Attorney Juanita Jackson Mitchell, the first African-American woman to practice law in Maryland and organizer with the NAACP said:
“Thurgood Marshall was the legal conscience for all Americans, not just Black Americans.”
Vernon Jordan said:
“Thurgood Marshall was more than a crusader for justice, more than a torch-bearer for liberty, he was a teacher who taught us to believe in the shield of justice and the sword of truth”
Justice Elena Kagan, who clerked for my grandfather said
“He was the greatest lawyer in the twentieth century…He had an ability to get to the heart of a problem, to see straight through to what was most important in any legal issue, and he kept his eyes on the prize for his entire career to use that expression, he didn’t let himself be distracted, he had a strategy for how he wanted to go about fighting the fight for racial equality”

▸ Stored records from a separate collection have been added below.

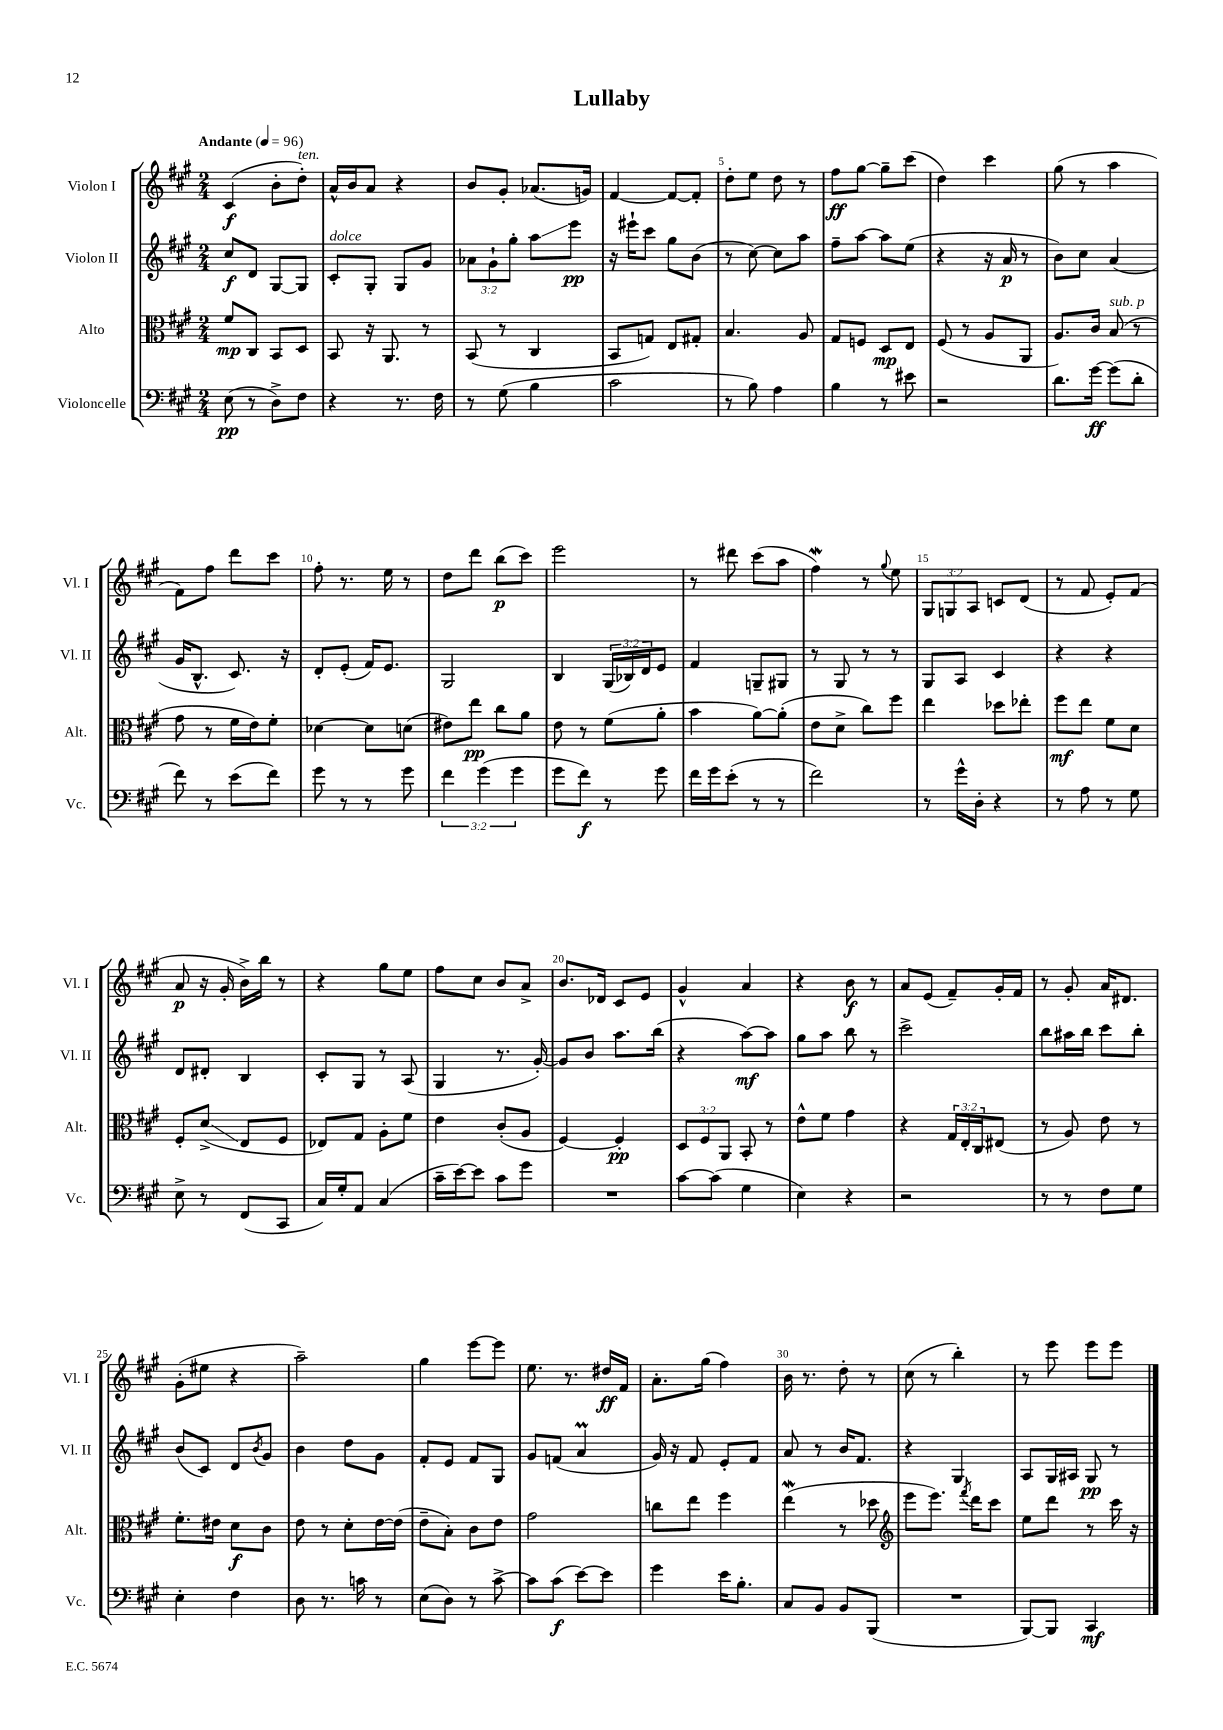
\header { title = "Lullaby" }
<<
\new StaffGroup <<
\new Staff = "s0" \with { instrumentName = "Violon I" shortInstrumentName = "Vl. I" } {
    \clef treble \key a \major \numericTimeSignature \time 2/4 \override Staff.TupletNumber.text = #tuplet-number::calc-fraction-text \tempo "Andante" 4 = 96
    cis'4\f( b'8-. d''8-.^\markup { \italic "ten." }) |
    a'16-^ b'16 a'8 r4 |
    b'8 gis'8-. aes'8.( g'16) |
    fis'4~ fis'8~ fis'8-. |
    d''8-. e''8 d''8 r8 |
    fis''8\ff gis''8~ gis''8-- cis'''8( |
    d''4) cis'''4 |
    gis''8( r8 a''4 |
    fis'8) fis''8 d'''8 cis'''8 |
    fis''8-. r8. e''16 r8 |
    d''8 d'''8 b''8\p( cis'''8) |
    e'''2 |
    r8 dis'''8 cis'''8( a''8 |
    fis''4\mordent) r8 \appoggiatura { gis''8 } e''8 |
    \tuplet 3/2 { gis8 g8 a8 } c'8 d'8( |
    r8 fis'8 e'8-.) fis'8( |
    a'8\p r16 gis'16-. b'16->) b''16 r8 |
    r4 gis''8 e''8 |
    fis''8 cis''8 b'8 a'8-> |
    b'8. des'16 cis'8 e'8 |
    gis'4-^ a'4 |
    r4 b'8\f r8 |
    a'8 e'8( fis'8--) gis'16-. fis'16 |
    r8 gis'8-. a'16 dis'8. |
    gis'8-.( eis''8 r4 |
    a''2--) |
    gis''4 e'''8~ e'''8 |
    e''8. r8. dis''16\ff fis'16 |
    a'8.-. gis''16( fis''4) |
    b'16 r8. d''8-. r8 |
    cis''8( r8 b''4-.) |
    r8 e'''8 e'''8 e'''8 \bar "|." |
}
\new Staff = "s1" \with { instrumentName = "Violon II" shortInstrumentName = "Vl. II" } {
    \clef treble \key a \major \numericTimeSignature \time 2/4 \override Staff.TupletNumber.text = #tuplet-number::calc-fraction-text
    cis''8\f d'8 gis8~ gis8 |
    cis'8-.^\markup { \italic "dolce" } gis8-. gis8 gis'8 |
    \tuplet 3/2 { aes'8 gis'8-! gis''8-. } a''8\glissando e'''8\pp |
    r16 eis'''16-! cis'''8 gis''8 b'8( |
    r8 cis''8~) cis''8 a''8 |
    fis''8-- a''8~ a''8 e''8( |
    r4 r16 a'16\p r8 |
    b'8) cis''8 a'4( |
    gis'16 b8.-^ cis'8.) r16 |
    d'8-. e'8-.( fis'16) e'8. |
    gis2 |
    b4 \tuplet 3/2 { gis16( bes16) d'16 } e'8 |
    fis'4 g8-- gis8 |
    r8 gis8 r8 r8 |
    gis8 a8 cis'4 |
    r4 r4 |
    d'8 dis'8-. b4 |
    cis'8-. gis8 r8 a8( |
    gis4 r8. gis'16~-.) |
    gis'8 b'8 a''8. b''16( |
    r4 a''8~\mf) a''8 |
    gis''8 a''8 b''8 r8 |
    cis'''2-> |
    b''8 ais''16 b''16 cis'''8 b''8-. |
    b'8( cis'8) d'8 \acciaccatura { b'8 } gis'8 |
    b'4 d''8 gis'8 |
    fis'8-. e'8 fis'8 gis8 |
    gis'8 f'8( a'4\prall |
    gis'16) r16 fis'8 e'8-. fis'8 |
    a'8 r8 b'16 fis'8. |
    r4 gis4 |
    a8 gis16 ais16 gis8\pp r8 \bar "|." |
}
\new Staff = "s2" \with { instrumentName = "Alto" shortInstrumentName = "Alt." } {
    \clef alto \key a \major \numericTimeSignature \time 2/4 \override Staff.TupletNumber.text = #tuplet-number::calc-fraction-text
    fis'8\mp cis8 b,8 d8 |
    b,8 r16 a,8. r8 |
    b,8( r8 cis4 |
    b,8 g8) e8 gis8-. |
    b4. a8 |
    gis8 f8 d8\mp e8 |
    fis8( r8 a8 a,8 |
    a8.) cis'16 b8^\markup { \italic "sub. p" }( r8 |
    gis'8 r8 fis'16 e'16) fis'8-. |
    des'4~ des'8 d'8( |
    eis'8) e''8\pp cis''8 a'8 |
    e'8 r8 fis'8( a'8-. |
    b'4 a'8~) a'8-.( |
    e'8 d'8-> cis''8) fis''8 |
    e''4 des''8 ees''8-. |
    fis''8\mf e''8 fis'8 d'8 |
    fis8-. d'8->\glissando( e8 fis8 |
    ees8) gis8 a8-. fis'8 |
    e'4 cis'8-.( a8 |
    fis4~) fis4-.\pp |
    \tuplet 3/2 { d8 fis8 a,8 } b,8-. r8 |
    e'8-^ fis'8 gis'4 |
    r4 \tuplet 3/2 { gis16 e16-. cis16 } eis8( |
    r8 a8) e'8 r8 |
    fis'8.-. eis'16 d'8\f cis'8 |
    e'8 r8 d'8-. e'16~ e'16( |
    e'8-- b8-.) cis'8 e'8 |
    gis'2 |
    c''8 e''8 fis''4 |
    e''4\mordent( r8 des''8 |
    \clef treble e'''8 e'''8.) \acciaccatura { fis'''8 } d'''16 cis'''8 |
    e''8 d'''8 r8 cis'''16 r16 \bar "|." |
}
\new Staff = "s3" \with { instrumentName = "Violoncelle" shortInstrumentName = "Vc." } {
    \clef bass \key a \major \numericTimeSignature \time 2/4 \override Staff.TupletNumber.text = #tuplet-number::calc-fraction-text
    e8\pp( r8 d8->) fis8 |
    r4 r8. fis16 |
    r8 gis8( b4 |
    cis'2 |
    r8 b8) a4 |
    b4 r8 eis'8 |
    r2 |
    d'8. gis'16~\ff gis'8( d'8-. |
    fis'8) r8 e'8( fis'8) |
    gis'8 r8 r8 gis'8 |
    \tuplet 3/2 { fis'4 gis'4( gis'4 } |
    gis'8 fis'8\f) r8 gis'8 |
    fis'16 gis'16 e'8-.( r8 r8 |
    fis'2) |
    r8 gis'16-^ d16-. r4 |
    r8 a8 r8 gis8 |
    e8-> r8 fis,8( cis,8 |
    cis16) gis16-. a,8 cis4( |
    cis'16-- e'16~) e'8 cis'8 gis'8 |
    R2 |
    cis'8~ cis'8( gis4 |
    e4) r4 |
    r2 |
    r8 r8 fis8 gis8 |
    e4-. fis4 |
    d8 r8. c'16 r8 |
    e8( d8) r8 cis'8~-> |
    cis'8 cis'8\f( e'8~) e'8 |
    gis'4 e'16 b8.-. |
    cis8 b,8 b,8 b,,8( |
    R2 |
    b,,8~) b,,8 cis,4\mf \bar "|." |
}
>>
>>
\layout { \context { \Score \override BarNumber.break-visibility = ##(#f #t #t) barNumberVisibility = #(every-nth-bar-number-visible 5) } }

My grandfather spent his entire life fighting for a true democracy. Today, as we christen this vessel in his name, we are not simply honoring a man. We are making a declaration — that his work mattered, that the people he fought for matter. I will close with another quote from my grandfather’s speech in 1992:
“We must dissent from the poverty of vision and the absence of moral leadership. We must dissent because America can do better, because America has no choice to do better. The legal system can force open doors and sometimes even know down walls. But it cannot build bridges. That job belongs to you and me. We can run from each other but we cannot escape each other. We will only attain freedom if we learn to appreciate what is different and muster the courage to discover what is fundamentally the same. America’s diversity offers so much richness and opportunity. Take a chance, won’t you? Knock down the fences that divide and tear apart the walls that imprison. Reach out; Freedom lies just on the other side.”